Lack of focus also leads us to compare our own conditions against those of others, and often to see ours as deficient. Most of us have a lot to be thankful for. Most of us have good health throughout our lives, adequate and nutritious food to eat, comfortable and safe housing in which to live, friends of all flavors, and good reasons to get up each day and live our lives in ways that we choose. Those are my definitions of being rich, and most of us are, if we admit it, rich. Yet, if we lose focus on the positive aspects of our lives, then we can easily see ourselves as exploited, mistreated, and not in control. With a significant portion of our societal population in this frame of mind, trouble brews. More focus on optimism and the good lives that we live, no matter to what degree, can alleviate a lot of discontent. And, make us more generous toward others. Our history shows this to be true.
We need focus to be creative. Focus on the challenge at hand requires the ability to ignore all but the most important of external disturbing distractions, even to the point of total neglect. Without the ability to focus, how can we hope to achieve innovative accomplishments?
We also need focus to make decisions. Lack of focus can lead to confusion and anxiety in its extreme. With all these plagues, decisions cannot come easily, if at all. Indecision is the hallmark of a people easily led, and a symptom of gullibility.

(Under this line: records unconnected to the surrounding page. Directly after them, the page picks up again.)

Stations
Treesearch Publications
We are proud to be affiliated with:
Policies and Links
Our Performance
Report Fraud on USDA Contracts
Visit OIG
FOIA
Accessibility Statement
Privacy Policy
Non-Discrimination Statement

There is no panacea for our collective lack of focus. It takes a strong will to ignore many of the e-mails, apps, social media postings, and other assaults to our sensory and neural processing systems. Few will be successful at meeting this challenge. But the need is still there to focus on only those things that deserve our attention, to be able to spend a precious amount of time with a very limited scope of options. A focus of ours should be on core values, such as loyalty, honesty, respect, civility, and generosity toward others, not on disdain and disagreement. And, chief among these is to focus on each other as individual and important people.